Lent Reflection Day 13
Chapter thirteen of Unseen Warfare has an extended example of how we can train our will to acquire the virtues: I shall illustrate this by an example. Supposing someone has offended you in something whether great or small, and has aroused in you a movement of displeasure and irritation, accompanied by a suggestion of retaliation. Pay attention to yourself and hasten to realize that these movements are bent on enticing you towards evil. Therefore take up the attitude of a warrior on the defensive: (a) Stop these movements, do not let them penetrate any deeper and on no account allow your will to take their part as though they were right.

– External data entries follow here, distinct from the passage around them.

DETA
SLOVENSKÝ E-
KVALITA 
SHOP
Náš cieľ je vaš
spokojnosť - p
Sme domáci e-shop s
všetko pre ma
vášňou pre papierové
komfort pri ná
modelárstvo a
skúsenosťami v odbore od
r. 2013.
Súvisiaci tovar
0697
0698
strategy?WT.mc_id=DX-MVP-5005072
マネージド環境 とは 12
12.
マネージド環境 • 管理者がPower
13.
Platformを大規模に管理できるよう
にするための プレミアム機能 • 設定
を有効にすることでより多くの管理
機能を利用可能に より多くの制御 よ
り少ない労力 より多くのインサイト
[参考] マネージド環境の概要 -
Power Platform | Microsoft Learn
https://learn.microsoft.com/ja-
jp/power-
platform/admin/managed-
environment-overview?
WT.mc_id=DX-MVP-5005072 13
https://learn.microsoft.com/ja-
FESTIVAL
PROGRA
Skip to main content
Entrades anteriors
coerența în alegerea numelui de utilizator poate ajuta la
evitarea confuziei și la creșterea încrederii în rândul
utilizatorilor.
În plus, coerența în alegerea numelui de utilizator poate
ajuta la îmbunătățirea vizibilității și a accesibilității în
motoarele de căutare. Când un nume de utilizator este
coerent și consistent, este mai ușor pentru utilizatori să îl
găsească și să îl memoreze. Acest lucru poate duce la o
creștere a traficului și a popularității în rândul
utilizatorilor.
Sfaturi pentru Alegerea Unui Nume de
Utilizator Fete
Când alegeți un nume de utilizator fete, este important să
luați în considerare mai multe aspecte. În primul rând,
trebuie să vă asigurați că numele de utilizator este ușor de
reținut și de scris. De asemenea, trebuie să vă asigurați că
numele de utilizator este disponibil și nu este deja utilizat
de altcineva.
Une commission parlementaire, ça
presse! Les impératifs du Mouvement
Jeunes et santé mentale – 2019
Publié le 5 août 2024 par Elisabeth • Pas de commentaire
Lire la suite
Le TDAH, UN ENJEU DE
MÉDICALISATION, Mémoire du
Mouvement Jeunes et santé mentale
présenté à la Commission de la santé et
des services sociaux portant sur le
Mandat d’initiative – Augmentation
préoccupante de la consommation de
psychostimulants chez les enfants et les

This will mean resisting them. (b) But they still remain in sight, ready for a renewed attack. So rouse aversion against them, as against your enemies, and be angry with them for self- protection, until you are able to say sincerely: ‘ I hate and abhor lying” (Ps. 118:163), or: ‘I hate them with perfect hatred: I count them mine enemies” (Ps. 138:22). This will be a great blow for them, and they will retreat, but not vanish. Then: (c) Call to the Lord: “Make haste, O God, to deliver me; make haste to help me, O Lord” (Ps. 69:1). And do not cease calling thus, until not a trace of the hostile movements remains and peace is restored in your soul. (d) Having thus regained peace, do to your offender something which would show your kind and conciliatory disposition towards him, such as a friendly word, some timely favor, and so on. This would mean following the advice of David: ‘Depart from evil, and do good” (Ps. 33:15). Such actions lead straight to acquiring the habit of the virtue opposed to the passionate movements which had troubled you; and this habit strikes them to the heart and kills them.

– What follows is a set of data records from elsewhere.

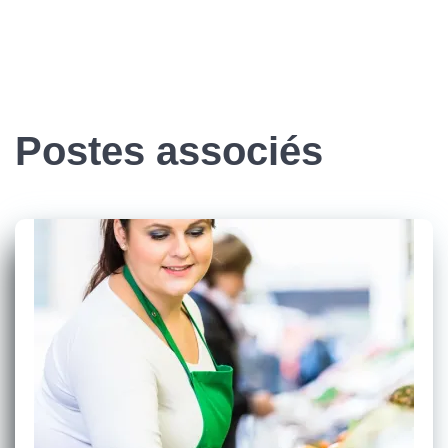
Postes associés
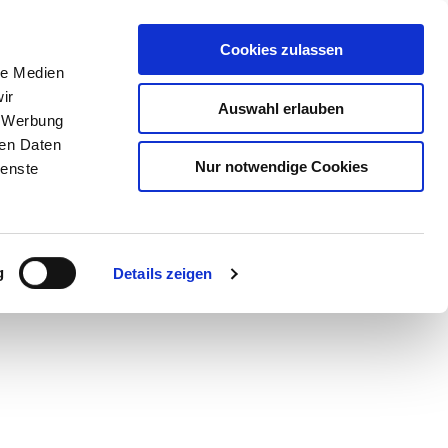
Cookies zulassen
le Medien
ir
Auswahl erlauben
, Werbung
ren Daten
Nur notwendige Cookies
ienste
Teilen
PDF
g
Details zeigen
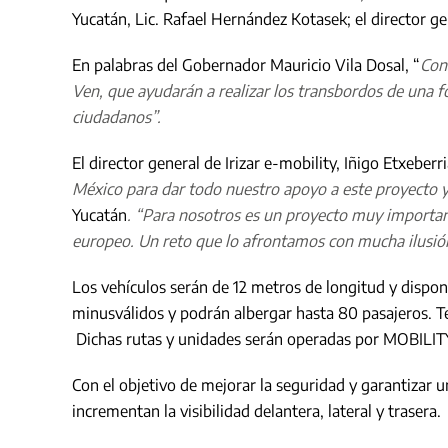
Yucatán, Lic. Rafael Hernández Kotasek; el director gen
En palabras del Gobernador Mauricio Vila Dosal, “
Con
Ven, que ayudarán a realizar los transbordos de una fo
ciudadanos”.
El director general de Irizar e-mobility, Iñigo Etxebe
México para dar todo nuestro apoyo a este proyecto y
Yucatán
. “Para nosotros es un proyecto muy importan
europeo. Un reto que lo afrontamos con mucha ilusión 
Los vehículos serán de 12 metros de longitud y dispon
minusválidos y podrán albergar hasta 80 pasajeros. 
Dichas rutas y unidades serán operadas por MOBILIT
Con el objetivo de mejorar la seguridad y garantizar u
incrementan la visibilidad delantera, lateral y trasera.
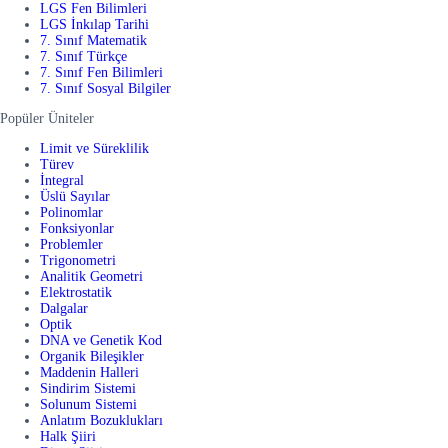
LGS Fen Bilimleri
LGS İnkılap Tarihi
7. Sınıf Matematik
7. Sınıf Türkçe
7. Sınıf Fen Bilimleri
7. Sınıf Sosyal Bilgiler
Popüler Üniteler
Limit ve Süreklilik
Türev
İntegral
Üslü Sayılar
Polinomlar
Fonksiyonlar
Problemler
Trigonometri
Analitik Geometri
Elektrostatik
Dalgalar
Optik
DNA ve Genetik Kod
Organik Bileşikler
Maddenin Halleri
Sindirim Sistemi
Solunum Sistemi
Anlatım Bozuklukları
Halk Şiiri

This passages suggests to us that there is a process by which we avoid falling into sin – we do not simply tell ourselves not to sin in any particular way or generally. This is helpful to us, because as often as we tell ourselves not to sin in a particular way, that’s just when we’re most vulnerable to it. But Unseen Warfare offers us assistance in this. First we stop ourselves from sinning, but we quickly follow our resistance by meditating upon an attitude of revulsion to that sin, saying even that we hate it with a perfect hatred. And yet, this in itself is difficult for us, and may not be enough to keep us free from sin. So there is a third step - call to the Lord: “Make haste, O God, to deliver me; make haste to help me, O Lord.” Like St. Peter drowning in the Sea of Galilee, we call out to the Lord to save us, we call upon His Name, and He reaches out His hand to pull us out of the stormy waters.
But then there is a fourth step, in which we seek to, as David the prophet says, depart from evil, and do good. This is the part where we get creative. The example given by Unseen Warfare tells us to do good to the one who has wronged us. But suppose the sin doesn’t involve another person? Then we have to ask ourselves: how does this keep happening to me? When does it happen and why? Where does it happen? By answering these questions, we lay the groundwork for ourselves to acquire the habit of virtue, and avoid constantly falling into the same sins over and over again.
The advice in this chapter is pivotal to the book and to our spiritual development during this beautiful Lenten journey. As we rejoice in the thirteenth day of the great Fast, let us heed the advice of Unseen Warfare, strive to overcome sin, and prepare our hearts to worship, tomorrow, the Living God.